IF(LTE({Cost}, {Budget}), "Within budget", "Over budget")

Multiple conditions

Layer formula v2 expresses multiple conditions through nested IF statements. Use the true or false slot of the outer IF to host an inner IF.

Both conditions must be true

To require two conditions, nest the second IF inside the true branch of the first. The outer condition is checked first, and the inner condition is only checked when the outer one is true.

IF(DATEISBEFORE({Due Date}, NOW()),
  IF(NOTEQUALS({Status}, "Closed"), "Overdue", ""),
  "")

This returns "Overdue" only when the due date has passed and the status is not "Closed".

Either condition can be true

To accept either of two conditions, nest the second IF inside the false branch of the first. The outer condition runs first, and the inner condition gets a chance to return the value when the outer one is false.

IF(EQUALS({Priority}, "Critical"),
  "Escalate",
  IF(EQUALS({Priority}, "High"), "Escalate", ""))

This returns "Escalate" when the priority is either "Critical" or "High".

Three or more outcomes

Continue nesting IF statements to handle more than two outcomes.

IF(EQUALS({Progress}, 100), "Complete",
  IF(GTE({Progress}, 50), "In progress",
    IF(GT({Progress}, 0), "Started", "Not started")))

The branches evaluate in order. The first condition that returns true determines the output.

Things to know

Comparison functions are case-sensitive and type-strict. EQUALS({Status}, "approved") will not match a Status value of "Approved". Match the exact capitalisation of the option name. EQUALS({Quantity}, "5") will not match the number 5. Use number comparisons for number fields.

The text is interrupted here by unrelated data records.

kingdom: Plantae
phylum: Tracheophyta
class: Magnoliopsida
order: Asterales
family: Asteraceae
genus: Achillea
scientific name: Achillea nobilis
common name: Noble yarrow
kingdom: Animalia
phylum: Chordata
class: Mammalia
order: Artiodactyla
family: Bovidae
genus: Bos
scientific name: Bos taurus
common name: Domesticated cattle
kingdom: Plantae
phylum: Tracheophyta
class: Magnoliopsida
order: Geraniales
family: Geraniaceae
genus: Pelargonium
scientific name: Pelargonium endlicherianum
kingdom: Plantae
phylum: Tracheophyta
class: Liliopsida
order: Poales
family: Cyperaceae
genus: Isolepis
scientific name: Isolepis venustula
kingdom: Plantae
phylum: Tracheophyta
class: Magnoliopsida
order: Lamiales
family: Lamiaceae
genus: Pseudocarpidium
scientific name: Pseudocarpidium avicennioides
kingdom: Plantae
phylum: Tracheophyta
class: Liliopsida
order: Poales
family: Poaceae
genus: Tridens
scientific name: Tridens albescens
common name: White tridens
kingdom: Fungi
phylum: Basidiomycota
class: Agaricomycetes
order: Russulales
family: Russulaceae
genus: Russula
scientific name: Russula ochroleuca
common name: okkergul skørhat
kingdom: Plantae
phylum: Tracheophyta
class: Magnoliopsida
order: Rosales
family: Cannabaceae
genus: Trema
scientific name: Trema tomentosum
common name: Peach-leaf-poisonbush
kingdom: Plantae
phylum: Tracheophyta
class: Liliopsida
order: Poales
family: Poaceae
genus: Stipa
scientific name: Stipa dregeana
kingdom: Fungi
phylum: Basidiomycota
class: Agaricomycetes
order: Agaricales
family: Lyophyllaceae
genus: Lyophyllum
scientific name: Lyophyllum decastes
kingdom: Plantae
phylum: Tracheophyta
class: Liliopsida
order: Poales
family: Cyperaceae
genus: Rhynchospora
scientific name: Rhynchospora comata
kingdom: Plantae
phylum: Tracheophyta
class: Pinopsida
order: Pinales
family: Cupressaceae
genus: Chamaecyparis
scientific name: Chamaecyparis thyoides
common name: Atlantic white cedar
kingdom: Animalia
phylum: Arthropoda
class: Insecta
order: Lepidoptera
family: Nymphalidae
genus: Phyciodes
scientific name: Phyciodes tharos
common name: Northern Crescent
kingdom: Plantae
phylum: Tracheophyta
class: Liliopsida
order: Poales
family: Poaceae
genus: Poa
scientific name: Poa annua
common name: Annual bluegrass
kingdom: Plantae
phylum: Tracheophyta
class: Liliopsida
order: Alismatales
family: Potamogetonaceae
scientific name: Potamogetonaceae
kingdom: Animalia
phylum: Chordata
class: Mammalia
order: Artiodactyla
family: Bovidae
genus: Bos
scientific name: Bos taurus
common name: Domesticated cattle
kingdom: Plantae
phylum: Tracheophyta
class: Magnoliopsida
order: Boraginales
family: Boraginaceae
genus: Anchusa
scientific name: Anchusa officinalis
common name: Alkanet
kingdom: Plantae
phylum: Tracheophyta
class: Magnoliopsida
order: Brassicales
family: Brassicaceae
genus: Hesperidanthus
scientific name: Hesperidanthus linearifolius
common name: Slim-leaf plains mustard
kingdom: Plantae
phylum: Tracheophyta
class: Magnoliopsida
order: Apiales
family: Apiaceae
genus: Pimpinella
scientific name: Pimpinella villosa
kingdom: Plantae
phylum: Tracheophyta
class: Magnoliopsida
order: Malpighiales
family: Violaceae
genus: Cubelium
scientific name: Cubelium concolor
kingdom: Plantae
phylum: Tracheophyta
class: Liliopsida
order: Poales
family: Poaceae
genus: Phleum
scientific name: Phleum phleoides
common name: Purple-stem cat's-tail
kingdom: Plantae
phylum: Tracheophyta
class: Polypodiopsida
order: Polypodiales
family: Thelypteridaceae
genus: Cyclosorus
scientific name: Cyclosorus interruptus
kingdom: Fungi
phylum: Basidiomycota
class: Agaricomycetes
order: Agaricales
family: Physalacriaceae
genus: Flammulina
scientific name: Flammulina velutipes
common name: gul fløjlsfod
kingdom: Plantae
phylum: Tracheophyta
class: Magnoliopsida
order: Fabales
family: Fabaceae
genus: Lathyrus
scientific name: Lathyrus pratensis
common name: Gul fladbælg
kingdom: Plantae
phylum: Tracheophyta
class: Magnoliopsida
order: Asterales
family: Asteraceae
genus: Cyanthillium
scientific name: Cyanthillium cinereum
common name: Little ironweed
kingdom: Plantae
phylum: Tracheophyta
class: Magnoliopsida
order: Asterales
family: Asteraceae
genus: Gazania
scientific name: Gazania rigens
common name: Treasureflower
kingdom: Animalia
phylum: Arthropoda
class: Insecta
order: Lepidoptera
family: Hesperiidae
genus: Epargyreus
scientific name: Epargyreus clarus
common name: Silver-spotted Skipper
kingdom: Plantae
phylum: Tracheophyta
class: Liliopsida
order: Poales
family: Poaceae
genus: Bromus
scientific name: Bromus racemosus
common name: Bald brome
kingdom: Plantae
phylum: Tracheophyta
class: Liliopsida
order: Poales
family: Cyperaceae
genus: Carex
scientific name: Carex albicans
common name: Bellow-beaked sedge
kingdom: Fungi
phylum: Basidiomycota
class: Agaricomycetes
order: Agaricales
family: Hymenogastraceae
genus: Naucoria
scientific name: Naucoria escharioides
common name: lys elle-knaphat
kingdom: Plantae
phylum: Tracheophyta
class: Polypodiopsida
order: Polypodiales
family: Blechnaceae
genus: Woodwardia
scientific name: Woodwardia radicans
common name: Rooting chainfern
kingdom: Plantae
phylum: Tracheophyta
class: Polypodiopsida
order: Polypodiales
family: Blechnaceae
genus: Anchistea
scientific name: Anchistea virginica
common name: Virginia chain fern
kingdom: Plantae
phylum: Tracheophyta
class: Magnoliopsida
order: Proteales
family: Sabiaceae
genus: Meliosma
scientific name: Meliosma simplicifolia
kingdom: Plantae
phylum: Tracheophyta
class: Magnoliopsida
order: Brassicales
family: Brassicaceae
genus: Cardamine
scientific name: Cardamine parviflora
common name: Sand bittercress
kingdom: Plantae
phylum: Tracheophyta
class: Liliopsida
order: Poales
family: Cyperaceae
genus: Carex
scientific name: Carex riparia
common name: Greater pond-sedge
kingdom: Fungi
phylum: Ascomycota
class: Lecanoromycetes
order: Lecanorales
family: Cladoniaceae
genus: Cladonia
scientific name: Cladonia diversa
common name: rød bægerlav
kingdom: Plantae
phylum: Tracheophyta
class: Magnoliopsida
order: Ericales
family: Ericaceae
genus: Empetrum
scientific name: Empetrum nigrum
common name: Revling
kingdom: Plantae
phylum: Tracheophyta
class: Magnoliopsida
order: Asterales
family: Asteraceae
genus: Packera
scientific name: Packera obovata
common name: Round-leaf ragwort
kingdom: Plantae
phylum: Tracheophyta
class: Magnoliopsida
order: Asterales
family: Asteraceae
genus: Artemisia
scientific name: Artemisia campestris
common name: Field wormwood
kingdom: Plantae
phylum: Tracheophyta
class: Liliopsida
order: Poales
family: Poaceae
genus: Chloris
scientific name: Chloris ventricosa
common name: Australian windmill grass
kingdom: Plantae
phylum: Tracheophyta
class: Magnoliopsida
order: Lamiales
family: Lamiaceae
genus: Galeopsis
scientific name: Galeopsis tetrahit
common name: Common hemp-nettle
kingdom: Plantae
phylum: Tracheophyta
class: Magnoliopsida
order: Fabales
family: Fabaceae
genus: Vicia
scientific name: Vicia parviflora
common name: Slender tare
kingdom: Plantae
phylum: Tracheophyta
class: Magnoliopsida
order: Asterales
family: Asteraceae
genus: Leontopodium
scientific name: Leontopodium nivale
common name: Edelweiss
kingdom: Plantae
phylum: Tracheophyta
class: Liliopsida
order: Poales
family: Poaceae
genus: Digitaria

There is no IFS, IFERROR, or ISBLANK function in Layer formula v2. Use nested IF for multi-branch logic. To handle a possibly empty field, compare it explicitly: IF(EQUALS({Field}, ""), "default", {Field}).

Nesting depth. Deeply nested IF chains become hard to read past three or four levels. If you find yourself nesting heavily, consider whether the value belongs in a Lookup field with an aggregation, or whether it can be set on the element directly through an Automation.

Field references in the visual editor. Conditions in the visual formula editor are built by inserting comparison functions and dragging fields into the parameter slots. The {Field Name} notation in the examples above is shorthand for communicating structure in writing.